The BAC tally reflects that work that Stern allegedly performed for Countrywide Home Loans, which Bank of America bought in 2008 and merged with its loan-servicing operation.
Stern says it entered into a written contract with Countrywide in 2003 and entered into two oral contracts with Bank of America for legal services.
Exhibits to the complaint include the written contract and hundreds of pages of billing totals.
 Bank of America moved to dismiss 10 of Stern’s 11 claims, claiming that the breach-of-contract claim against BAC is the only viable allegation because it relies on a written contract.
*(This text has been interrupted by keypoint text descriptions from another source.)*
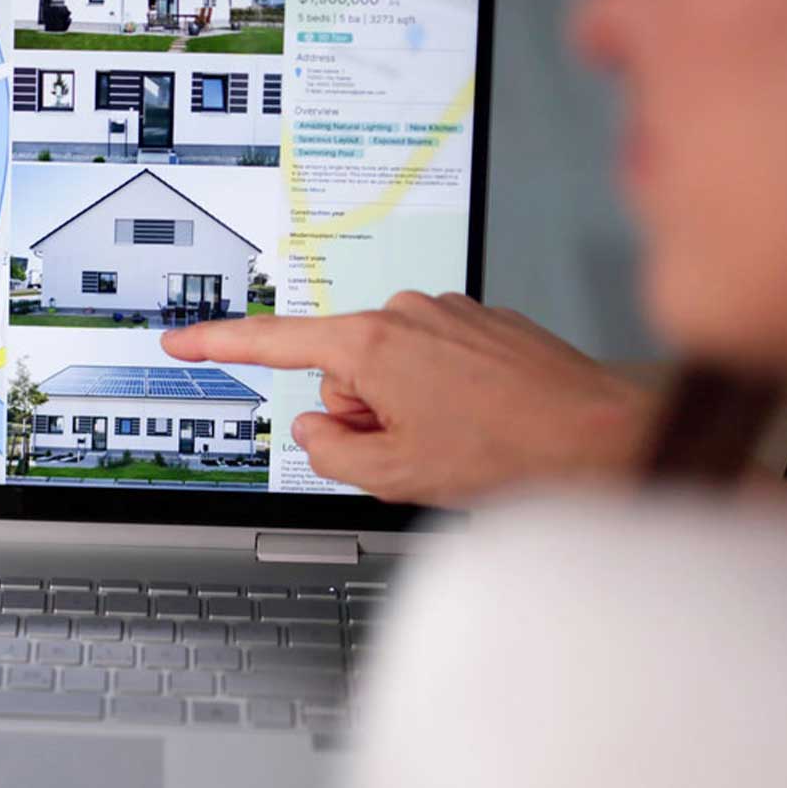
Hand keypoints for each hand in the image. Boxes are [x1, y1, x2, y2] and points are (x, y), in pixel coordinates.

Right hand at [162, 291, 655, 506]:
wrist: (605, 436)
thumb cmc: (514, 453)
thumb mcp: (393, 475)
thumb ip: (328, 450)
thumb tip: (318, 427)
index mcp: (374, 344)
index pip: (273, 343)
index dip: (219, 345)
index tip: (182, 340)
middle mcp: (410, 313)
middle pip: (342, 369)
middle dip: (361, 412)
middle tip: (410, 449)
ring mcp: (450, 312)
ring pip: (391, 368)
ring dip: (406, 406)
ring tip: (458, 439)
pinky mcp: (483, 322)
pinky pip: (434, 361)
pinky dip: (444, 394)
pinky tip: (482, 422)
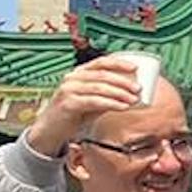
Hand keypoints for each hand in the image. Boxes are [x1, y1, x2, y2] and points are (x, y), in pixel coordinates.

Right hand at [26, 55, 149, 156]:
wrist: (52, 129)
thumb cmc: (76, 113)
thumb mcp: (95, 101)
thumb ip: (110, 95)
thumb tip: (135, 93)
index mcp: (79, 73)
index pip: (100, 62)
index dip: (118, 63)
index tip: (135, 68)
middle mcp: (72, 78)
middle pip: (102, 75)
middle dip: (123, 81)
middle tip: (138, 89)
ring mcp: (68, 90)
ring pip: (99, 88)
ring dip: (119, 93)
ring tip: (134, 99)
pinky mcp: (67, 104)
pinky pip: (93, 101)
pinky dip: (111, 103)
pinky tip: (122, 107)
It also says Florida’s Statute of Frauds bars enforcement of oral contracts because the firm cites at least two years of work, yet never memorialized the oral contract with a written document.
 U.S. District Judge Federico Moreno disagreed since the statute bars indefinite oral contracts that necessarily require more than one year of work. ”Nothing in Plaintiff’s allegations indicates that the parties’ understanding was that the contract would extend beyond a year,” Moreno wrote. “The court does not find the Statute of Frauds bars plaintiff’s claim for breach of oral contract because the plaintiff alleges that it fully performed under the oral contract.”
 Moreno also disagreed that the open-account claims should be thrown out as duplicative of the breach-of-contract claims. “The Plaintiff met the requirements of both the Florida forms and the federal forms to state a claim for open account,” the nine-page decision states.
As to the account-stated claims, Bank of America said it never agreed to pay the amount due.